## TASK DIRECTIONS:
Tally the lines below containing "dentaires" and report only the total.

*** DATA TO PROCESS

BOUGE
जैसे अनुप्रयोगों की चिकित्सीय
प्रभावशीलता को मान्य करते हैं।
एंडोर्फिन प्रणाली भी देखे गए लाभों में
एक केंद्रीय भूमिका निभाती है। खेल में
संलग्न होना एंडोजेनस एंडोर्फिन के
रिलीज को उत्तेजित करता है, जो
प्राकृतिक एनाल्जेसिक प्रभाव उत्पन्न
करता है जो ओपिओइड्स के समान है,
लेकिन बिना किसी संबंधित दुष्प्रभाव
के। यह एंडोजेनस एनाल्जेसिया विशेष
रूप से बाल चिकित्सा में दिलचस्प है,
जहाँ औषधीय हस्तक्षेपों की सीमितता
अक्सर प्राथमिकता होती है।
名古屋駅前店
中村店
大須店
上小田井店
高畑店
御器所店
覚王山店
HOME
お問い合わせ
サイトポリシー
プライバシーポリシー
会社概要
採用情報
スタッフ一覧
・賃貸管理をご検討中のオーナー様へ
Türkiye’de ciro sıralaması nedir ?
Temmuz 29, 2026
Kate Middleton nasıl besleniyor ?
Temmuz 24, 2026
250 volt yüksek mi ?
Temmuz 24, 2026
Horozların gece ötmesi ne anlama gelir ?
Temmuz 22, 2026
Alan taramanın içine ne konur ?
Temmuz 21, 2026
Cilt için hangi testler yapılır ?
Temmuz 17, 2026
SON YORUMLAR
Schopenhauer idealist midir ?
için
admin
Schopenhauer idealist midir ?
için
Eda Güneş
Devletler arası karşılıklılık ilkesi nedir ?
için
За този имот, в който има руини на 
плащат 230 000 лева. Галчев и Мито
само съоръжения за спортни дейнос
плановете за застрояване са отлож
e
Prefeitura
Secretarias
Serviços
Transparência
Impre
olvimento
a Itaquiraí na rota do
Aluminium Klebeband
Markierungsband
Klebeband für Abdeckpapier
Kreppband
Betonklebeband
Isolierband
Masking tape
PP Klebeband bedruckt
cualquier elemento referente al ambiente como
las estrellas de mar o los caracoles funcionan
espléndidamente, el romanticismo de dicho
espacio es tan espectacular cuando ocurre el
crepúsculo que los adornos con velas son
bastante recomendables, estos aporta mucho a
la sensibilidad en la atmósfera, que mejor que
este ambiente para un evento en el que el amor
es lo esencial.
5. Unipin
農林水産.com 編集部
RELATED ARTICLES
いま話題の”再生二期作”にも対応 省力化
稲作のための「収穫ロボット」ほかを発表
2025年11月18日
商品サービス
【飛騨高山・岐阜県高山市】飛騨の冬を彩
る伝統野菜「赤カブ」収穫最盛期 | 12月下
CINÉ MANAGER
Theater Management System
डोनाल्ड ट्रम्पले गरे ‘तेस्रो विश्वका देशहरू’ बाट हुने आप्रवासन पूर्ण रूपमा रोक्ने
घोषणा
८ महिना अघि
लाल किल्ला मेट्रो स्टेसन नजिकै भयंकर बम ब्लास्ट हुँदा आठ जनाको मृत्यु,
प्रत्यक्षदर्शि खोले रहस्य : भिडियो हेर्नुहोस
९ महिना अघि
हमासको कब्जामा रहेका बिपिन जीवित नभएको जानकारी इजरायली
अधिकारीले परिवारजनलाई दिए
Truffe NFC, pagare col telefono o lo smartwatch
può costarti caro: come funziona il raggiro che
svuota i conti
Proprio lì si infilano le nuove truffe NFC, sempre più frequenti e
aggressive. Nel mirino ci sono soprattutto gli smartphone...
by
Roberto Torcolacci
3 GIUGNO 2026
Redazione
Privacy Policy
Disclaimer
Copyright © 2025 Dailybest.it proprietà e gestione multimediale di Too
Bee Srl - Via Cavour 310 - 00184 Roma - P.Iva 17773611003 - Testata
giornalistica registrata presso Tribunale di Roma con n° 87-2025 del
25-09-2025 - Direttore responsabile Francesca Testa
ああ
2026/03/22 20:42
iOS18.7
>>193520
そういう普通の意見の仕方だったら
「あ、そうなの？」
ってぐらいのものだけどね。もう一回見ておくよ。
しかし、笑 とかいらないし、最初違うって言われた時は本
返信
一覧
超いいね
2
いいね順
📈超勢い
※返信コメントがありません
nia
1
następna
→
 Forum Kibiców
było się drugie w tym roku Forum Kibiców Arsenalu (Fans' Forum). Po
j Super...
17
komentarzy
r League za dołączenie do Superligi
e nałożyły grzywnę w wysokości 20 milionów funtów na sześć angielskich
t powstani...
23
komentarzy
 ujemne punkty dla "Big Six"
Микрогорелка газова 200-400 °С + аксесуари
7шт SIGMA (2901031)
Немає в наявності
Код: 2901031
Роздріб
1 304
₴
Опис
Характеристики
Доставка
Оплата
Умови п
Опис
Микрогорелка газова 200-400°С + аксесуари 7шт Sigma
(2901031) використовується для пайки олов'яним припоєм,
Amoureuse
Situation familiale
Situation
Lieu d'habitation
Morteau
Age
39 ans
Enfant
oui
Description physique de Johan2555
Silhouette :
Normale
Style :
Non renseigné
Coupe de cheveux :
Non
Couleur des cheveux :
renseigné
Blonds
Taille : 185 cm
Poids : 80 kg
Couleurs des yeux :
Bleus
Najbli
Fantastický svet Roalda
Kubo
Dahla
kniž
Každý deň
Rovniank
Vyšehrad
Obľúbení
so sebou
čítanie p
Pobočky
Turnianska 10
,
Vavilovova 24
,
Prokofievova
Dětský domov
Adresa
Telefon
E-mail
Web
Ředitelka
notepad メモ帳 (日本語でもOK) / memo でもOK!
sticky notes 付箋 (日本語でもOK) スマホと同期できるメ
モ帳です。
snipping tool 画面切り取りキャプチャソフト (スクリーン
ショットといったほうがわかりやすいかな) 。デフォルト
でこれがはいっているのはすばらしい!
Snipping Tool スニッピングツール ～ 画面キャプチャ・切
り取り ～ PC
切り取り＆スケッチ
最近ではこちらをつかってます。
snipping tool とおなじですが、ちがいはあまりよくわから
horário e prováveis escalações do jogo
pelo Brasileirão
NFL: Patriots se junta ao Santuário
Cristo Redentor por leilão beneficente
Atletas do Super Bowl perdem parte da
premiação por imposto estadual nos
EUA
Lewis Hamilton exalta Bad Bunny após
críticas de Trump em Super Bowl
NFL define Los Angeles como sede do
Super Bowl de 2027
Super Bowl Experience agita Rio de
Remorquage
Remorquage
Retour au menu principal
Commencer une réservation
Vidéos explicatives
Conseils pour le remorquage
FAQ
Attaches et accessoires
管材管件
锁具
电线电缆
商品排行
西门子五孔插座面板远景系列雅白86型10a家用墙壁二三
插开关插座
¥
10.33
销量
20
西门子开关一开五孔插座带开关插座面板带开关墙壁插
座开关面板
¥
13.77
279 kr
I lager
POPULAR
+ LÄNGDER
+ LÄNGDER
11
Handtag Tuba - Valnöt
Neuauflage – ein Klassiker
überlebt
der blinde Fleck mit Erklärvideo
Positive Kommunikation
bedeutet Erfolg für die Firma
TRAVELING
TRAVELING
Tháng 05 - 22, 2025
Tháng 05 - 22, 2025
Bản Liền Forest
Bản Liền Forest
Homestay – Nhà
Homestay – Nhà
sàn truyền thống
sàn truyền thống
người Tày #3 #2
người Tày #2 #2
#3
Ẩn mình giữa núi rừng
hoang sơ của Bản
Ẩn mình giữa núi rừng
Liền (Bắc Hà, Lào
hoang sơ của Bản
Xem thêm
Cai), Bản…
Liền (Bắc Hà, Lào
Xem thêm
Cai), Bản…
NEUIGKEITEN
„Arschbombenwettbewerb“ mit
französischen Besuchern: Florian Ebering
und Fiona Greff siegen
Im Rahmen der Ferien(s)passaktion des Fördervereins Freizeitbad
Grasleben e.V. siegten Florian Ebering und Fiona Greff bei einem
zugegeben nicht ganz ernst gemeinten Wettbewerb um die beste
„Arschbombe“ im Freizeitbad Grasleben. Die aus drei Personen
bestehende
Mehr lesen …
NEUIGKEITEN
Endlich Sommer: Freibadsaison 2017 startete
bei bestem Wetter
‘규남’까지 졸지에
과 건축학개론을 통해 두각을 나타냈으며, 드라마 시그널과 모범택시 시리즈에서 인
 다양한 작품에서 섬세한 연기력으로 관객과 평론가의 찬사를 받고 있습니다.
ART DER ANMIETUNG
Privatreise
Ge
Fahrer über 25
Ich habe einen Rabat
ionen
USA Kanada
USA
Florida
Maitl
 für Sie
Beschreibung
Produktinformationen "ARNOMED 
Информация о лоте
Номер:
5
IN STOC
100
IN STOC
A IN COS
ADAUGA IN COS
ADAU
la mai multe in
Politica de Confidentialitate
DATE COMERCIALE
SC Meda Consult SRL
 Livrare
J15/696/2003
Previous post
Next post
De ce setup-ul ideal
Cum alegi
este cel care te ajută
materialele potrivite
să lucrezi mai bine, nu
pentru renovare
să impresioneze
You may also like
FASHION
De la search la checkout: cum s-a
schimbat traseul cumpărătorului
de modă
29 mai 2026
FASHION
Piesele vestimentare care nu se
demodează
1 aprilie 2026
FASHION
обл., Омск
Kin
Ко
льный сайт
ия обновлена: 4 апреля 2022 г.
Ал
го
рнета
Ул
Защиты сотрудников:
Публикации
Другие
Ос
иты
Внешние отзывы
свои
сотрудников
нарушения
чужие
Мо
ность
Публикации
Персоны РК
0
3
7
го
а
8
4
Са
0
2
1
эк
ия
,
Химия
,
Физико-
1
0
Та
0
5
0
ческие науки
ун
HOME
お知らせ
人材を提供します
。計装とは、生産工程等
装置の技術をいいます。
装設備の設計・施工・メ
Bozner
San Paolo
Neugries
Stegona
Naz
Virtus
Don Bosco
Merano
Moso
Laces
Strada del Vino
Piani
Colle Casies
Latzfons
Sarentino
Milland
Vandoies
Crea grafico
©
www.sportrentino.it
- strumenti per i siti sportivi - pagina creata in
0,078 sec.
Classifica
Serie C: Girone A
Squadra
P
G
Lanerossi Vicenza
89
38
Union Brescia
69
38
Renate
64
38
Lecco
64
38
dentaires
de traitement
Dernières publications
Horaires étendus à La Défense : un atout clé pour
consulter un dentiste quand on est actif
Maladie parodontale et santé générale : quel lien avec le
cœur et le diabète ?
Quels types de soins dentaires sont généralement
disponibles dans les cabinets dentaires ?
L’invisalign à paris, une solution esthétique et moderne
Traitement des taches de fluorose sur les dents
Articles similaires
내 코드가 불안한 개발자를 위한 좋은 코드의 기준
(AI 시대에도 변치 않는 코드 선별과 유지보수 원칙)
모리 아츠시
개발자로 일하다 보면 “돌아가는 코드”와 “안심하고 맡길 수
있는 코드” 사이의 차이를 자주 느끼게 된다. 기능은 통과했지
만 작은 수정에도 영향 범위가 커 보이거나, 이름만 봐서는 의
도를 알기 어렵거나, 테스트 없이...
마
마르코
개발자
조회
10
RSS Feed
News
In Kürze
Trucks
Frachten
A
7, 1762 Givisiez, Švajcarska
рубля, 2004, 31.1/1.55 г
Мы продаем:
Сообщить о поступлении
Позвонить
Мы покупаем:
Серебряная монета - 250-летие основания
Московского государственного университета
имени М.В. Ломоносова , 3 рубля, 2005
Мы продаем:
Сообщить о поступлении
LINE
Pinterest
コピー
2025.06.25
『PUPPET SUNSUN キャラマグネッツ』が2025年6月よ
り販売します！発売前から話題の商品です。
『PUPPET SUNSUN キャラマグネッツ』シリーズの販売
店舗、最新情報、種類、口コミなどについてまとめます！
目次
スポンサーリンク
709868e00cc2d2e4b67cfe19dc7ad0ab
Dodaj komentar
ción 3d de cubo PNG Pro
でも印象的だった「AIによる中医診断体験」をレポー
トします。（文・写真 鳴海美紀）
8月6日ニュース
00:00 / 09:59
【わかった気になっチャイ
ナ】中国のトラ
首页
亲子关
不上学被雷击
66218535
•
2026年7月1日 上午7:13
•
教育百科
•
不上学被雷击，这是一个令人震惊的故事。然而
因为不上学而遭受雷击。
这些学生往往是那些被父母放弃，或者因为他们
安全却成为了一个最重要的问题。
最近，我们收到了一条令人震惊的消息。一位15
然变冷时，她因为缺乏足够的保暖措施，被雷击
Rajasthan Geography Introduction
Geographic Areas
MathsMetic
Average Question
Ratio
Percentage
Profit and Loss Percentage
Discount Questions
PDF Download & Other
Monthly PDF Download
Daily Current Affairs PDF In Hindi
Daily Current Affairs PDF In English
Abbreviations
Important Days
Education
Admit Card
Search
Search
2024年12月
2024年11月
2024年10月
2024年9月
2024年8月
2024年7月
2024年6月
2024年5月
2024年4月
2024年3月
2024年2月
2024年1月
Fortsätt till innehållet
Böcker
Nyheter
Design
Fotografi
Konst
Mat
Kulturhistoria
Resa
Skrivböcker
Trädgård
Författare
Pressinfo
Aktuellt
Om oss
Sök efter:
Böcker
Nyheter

******

## OUTPUT FOR THIS EXERCISE:
3